Caroline May
about
Caroline May’s work examines the performance of identity, the social construction of gender and the divergence of desire.
In her series, The Hustler, the artist reverses the power dynamic between photographer and subject by directing her female gaze towards the male subject, who is flaunting his masculinity. Similarly, in her series The Ramble the artist looks for registers of sexuality and identity within public spaces. An attempt to reclaim parts of a privileged heteronormative public sphere, these photographs can be understood as both flirtatious and confrontational.
In the Killing Pictures she revisits the sites where homophobic murders took place. Stripped of any index of the actual event, the work questions the conventions of documentary photography and cast a shadow on the way images are used in the media to cultivate specific assumptions about the past and the present.
Caroline May’s work points to the multiplicity and complexity of factors that make the medium so heavily reliant on context. Her work dissents from the commonly held assumption that photography is a representation of or an index to the “truth” and she deploys the ambivalence of the medium to problematize about social and personal issues.

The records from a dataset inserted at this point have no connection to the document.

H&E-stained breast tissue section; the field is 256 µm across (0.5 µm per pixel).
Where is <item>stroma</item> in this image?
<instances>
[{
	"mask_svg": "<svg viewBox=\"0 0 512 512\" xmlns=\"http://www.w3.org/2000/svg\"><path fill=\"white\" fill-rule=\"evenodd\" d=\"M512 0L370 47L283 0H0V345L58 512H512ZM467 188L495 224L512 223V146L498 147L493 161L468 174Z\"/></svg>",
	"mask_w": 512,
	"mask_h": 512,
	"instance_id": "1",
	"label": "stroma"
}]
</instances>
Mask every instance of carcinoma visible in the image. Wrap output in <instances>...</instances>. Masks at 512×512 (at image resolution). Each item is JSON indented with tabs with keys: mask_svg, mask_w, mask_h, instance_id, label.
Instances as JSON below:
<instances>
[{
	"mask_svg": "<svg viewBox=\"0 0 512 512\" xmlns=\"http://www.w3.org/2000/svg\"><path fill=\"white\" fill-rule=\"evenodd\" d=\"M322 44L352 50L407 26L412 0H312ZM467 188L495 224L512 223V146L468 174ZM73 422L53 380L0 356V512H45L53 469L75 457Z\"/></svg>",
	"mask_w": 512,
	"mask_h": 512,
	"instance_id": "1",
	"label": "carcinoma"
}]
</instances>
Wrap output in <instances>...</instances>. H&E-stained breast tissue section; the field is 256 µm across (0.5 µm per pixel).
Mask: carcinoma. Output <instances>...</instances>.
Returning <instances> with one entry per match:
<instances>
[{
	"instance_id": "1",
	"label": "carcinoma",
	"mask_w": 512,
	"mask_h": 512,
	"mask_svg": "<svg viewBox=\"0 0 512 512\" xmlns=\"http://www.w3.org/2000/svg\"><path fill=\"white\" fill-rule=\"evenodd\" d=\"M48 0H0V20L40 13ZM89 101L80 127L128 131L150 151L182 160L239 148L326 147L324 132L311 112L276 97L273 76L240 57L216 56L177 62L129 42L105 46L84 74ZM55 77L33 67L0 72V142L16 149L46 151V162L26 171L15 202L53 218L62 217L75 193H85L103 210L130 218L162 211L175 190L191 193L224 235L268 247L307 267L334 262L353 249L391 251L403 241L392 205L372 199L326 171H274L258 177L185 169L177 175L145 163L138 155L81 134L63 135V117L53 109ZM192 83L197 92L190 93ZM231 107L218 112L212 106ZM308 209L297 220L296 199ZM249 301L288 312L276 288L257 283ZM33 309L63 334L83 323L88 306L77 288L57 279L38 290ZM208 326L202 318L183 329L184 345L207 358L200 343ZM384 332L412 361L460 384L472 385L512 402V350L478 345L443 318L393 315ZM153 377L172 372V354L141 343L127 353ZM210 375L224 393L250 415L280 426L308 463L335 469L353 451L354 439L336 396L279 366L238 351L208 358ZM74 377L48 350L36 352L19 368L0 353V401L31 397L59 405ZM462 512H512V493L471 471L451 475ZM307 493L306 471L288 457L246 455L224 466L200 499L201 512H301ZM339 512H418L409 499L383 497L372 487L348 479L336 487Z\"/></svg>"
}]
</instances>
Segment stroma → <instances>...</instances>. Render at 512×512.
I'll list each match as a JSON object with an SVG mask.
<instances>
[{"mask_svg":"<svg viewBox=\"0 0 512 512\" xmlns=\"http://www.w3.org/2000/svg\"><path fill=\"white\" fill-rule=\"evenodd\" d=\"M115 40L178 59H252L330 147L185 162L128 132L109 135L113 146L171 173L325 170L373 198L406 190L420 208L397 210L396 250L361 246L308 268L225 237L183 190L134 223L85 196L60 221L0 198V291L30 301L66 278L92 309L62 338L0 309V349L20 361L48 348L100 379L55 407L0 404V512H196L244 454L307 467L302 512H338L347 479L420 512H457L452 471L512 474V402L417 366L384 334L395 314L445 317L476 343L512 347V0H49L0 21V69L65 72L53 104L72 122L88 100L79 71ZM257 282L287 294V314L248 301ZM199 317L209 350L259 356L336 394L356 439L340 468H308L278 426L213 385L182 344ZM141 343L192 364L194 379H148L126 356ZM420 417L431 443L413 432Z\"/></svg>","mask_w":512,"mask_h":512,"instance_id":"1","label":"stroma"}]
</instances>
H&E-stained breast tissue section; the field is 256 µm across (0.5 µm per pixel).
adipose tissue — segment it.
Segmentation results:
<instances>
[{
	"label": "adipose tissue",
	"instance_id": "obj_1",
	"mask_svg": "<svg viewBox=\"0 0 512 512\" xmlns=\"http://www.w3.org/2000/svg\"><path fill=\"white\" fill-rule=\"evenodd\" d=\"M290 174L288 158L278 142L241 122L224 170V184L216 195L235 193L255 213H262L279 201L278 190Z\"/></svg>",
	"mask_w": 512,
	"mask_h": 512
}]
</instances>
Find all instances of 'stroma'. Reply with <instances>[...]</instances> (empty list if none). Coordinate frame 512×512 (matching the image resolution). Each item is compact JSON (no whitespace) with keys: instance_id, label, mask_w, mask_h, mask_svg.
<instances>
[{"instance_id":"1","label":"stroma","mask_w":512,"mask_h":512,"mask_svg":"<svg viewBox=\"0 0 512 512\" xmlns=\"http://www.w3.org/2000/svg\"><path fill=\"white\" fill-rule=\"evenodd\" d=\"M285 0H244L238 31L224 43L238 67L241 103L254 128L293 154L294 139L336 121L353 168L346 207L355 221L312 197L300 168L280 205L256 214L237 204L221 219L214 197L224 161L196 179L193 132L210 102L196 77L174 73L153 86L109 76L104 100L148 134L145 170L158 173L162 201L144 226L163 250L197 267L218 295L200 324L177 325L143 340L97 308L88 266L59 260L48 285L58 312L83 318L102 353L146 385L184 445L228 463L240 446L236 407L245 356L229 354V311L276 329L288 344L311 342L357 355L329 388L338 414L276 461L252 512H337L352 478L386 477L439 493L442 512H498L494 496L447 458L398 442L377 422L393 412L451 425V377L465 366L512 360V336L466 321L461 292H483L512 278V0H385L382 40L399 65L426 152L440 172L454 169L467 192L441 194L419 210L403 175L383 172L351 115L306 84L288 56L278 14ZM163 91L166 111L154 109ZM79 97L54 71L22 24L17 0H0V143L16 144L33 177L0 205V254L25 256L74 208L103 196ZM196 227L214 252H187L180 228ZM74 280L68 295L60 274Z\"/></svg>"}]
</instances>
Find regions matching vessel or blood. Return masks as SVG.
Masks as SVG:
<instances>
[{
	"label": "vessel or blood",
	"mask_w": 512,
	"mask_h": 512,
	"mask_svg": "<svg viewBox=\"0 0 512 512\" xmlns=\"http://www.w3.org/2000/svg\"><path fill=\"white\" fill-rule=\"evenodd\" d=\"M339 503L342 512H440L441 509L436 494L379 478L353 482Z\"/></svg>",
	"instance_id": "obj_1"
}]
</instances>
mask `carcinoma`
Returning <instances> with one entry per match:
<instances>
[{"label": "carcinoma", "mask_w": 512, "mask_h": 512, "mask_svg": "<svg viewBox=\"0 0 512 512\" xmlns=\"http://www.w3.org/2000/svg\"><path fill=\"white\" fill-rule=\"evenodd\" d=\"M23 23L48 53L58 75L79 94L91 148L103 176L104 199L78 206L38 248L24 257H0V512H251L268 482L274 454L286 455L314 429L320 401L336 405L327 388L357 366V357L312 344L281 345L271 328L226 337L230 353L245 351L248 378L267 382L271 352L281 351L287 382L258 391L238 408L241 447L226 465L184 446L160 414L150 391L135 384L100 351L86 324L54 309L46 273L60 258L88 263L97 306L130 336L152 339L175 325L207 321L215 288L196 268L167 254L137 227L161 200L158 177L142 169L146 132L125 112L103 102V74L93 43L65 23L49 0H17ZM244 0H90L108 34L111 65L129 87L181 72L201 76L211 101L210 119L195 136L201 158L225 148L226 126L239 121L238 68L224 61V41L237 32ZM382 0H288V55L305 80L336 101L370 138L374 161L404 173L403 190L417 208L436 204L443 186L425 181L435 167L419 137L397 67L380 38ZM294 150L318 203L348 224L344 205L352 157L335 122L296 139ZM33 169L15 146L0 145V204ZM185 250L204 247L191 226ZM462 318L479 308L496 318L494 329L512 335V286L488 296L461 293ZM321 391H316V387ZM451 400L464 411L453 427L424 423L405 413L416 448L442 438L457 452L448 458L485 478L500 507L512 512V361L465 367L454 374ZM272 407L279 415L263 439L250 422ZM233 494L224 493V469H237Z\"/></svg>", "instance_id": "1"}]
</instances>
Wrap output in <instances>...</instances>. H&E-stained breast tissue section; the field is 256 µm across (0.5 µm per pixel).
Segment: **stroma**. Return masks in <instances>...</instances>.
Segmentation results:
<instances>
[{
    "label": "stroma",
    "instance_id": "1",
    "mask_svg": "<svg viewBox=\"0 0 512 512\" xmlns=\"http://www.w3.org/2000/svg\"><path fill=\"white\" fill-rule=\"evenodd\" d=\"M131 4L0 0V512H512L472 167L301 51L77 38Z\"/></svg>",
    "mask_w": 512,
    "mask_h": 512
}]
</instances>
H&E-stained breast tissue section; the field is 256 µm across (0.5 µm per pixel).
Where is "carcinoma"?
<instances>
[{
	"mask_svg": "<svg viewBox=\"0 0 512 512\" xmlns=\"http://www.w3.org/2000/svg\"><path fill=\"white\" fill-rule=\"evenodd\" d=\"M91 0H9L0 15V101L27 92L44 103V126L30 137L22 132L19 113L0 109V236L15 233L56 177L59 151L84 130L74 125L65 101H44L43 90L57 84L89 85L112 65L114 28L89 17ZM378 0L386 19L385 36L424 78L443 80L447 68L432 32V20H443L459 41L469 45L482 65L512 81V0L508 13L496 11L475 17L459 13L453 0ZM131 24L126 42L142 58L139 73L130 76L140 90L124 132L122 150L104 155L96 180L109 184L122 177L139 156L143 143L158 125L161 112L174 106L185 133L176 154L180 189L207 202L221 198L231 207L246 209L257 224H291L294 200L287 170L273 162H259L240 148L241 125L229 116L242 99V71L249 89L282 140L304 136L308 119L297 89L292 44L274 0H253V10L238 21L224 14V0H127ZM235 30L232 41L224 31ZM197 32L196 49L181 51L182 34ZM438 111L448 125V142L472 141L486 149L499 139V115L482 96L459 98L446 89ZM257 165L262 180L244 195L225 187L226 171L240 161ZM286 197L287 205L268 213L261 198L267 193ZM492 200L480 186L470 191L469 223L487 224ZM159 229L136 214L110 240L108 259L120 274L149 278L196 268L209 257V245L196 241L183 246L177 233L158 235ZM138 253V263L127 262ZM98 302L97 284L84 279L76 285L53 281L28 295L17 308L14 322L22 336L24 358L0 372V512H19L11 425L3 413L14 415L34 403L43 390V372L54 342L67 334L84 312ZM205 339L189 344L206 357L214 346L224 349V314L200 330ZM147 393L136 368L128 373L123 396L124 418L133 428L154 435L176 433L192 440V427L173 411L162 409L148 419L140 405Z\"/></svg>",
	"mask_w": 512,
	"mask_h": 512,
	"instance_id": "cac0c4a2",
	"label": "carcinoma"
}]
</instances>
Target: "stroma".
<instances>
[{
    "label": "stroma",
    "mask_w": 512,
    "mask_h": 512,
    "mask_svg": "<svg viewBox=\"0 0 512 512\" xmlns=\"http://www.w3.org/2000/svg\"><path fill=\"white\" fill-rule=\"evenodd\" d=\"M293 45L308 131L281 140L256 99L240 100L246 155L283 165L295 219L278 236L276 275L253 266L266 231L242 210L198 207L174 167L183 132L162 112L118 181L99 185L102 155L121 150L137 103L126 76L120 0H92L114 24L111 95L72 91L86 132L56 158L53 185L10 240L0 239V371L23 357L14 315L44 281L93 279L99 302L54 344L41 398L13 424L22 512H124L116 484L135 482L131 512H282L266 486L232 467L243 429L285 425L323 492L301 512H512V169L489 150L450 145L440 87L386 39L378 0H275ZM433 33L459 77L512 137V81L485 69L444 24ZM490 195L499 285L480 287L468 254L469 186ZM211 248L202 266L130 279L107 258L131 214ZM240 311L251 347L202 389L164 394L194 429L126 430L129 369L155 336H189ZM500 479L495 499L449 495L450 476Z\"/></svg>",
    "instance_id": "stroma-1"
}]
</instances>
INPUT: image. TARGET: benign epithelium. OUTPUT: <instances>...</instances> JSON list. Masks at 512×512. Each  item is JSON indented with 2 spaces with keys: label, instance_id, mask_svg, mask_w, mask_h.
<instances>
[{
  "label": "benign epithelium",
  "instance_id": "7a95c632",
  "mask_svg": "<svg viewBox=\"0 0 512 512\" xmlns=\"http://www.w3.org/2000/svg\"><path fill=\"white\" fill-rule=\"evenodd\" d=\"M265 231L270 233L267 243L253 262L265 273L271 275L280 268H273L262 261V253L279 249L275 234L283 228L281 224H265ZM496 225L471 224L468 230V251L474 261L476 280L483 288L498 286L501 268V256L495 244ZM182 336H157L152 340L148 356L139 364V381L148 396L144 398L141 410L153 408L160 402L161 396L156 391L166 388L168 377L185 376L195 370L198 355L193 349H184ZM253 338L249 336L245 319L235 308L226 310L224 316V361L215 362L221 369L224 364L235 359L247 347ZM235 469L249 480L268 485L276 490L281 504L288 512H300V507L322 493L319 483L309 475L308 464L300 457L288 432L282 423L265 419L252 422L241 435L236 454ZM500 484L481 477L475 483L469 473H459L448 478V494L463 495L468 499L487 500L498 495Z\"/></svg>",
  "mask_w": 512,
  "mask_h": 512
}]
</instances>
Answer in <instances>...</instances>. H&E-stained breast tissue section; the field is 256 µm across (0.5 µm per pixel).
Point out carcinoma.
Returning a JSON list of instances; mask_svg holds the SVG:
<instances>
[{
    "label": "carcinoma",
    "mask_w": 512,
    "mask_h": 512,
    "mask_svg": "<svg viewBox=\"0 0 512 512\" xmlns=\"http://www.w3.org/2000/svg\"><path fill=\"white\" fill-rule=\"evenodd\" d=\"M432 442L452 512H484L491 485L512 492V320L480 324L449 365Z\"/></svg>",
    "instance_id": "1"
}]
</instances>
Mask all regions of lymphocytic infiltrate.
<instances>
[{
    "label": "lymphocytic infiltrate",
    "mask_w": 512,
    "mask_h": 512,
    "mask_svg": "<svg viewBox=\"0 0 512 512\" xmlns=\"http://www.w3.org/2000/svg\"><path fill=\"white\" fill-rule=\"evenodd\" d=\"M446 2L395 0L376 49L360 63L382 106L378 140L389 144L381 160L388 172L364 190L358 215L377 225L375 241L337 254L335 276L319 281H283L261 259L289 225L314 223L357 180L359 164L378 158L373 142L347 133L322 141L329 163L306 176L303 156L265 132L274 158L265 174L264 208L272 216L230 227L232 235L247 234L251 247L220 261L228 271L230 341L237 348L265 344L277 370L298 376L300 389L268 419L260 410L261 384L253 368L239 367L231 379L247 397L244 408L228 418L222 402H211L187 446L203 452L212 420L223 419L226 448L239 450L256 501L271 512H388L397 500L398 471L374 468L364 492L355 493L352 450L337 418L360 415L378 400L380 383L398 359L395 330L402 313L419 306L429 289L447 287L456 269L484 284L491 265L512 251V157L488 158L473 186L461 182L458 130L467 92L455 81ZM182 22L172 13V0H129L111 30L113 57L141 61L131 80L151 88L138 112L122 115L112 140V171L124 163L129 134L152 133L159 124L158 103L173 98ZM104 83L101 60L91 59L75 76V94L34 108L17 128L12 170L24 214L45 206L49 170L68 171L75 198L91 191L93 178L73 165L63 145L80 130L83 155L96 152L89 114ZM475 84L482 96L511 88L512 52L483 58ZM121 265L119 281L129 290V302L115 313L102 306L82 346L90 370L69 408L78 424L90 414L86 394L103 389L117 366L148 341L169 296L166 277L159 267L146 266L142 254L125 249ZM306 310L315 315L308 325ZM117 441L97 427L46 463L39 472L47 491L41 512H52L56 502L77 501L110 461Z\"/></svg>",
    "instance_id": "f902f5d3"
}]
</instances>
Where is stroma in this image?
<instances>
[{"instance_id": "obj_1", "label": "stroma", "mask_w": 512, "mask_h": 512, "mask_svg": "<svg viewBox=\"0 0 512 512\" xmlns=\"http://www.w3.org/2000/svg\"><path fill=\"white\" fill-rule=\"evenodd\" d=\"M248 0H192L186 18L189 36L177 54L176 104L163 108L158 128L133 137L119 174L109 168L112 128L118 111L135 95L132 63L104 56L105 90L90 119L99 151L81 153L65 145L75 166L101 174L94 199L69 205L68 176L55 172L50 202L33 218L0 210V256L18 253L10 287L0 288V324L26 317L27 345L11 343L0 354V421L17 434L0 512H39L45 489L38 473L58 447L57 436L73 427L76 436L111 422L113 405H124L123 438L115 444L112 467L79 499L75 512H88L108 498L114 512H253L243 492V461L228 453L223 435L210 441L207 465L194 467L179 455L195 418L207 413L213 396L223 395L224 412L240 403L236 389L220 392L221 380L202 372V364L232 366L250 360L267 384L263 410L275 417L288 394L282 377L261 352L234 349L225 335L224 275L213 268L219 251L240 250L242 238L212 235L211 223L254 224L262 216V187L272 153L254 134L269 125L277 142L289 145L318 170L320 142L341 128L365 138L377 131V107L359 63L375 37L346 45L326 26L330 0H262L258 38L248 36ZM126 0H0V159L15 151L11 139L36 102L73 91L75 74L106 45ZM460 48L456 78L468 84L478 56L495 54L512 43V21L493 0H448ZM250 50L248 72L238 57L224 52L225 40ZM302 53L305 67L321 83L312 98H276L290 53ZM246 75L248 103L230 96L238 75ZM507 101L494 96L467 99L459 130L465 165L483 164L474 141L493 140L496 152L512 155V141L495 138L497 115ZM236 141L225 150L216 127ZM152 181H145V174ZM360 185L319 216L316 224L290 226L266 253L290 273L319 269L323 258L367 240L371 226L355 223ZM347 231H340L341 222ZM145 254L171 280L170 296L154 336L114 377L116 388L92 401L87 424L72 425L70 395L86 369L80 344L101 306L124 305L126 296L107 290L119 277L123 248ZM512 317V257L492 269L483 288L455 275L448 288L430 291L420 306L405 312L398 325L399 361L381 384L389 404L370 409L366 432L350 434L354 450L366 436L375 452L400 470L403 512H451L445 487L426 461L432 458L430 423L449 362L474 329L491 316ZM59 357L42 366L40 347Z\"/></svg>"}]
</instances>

Caroline May’s new collage work is an insidious take on the duplicitous nature of photography. It continues the artist’s research on the possibilities of the medium. Taking found fashion photographs out of context, she scribbles or erases the faces of the models in them. This ‘erasure’ process allows for a politicized, post-feminist reading, aligned with the artist’s previous work, and signifies a break from imposed definitions of identity. Most importantly, it attempts to reconfigure new ways of image making. By Using fashion photography as a source, May attempts to undermine popular photography with philosophical (rather than stylistic) issues of form, representation and to question accepted definitions of the photograph.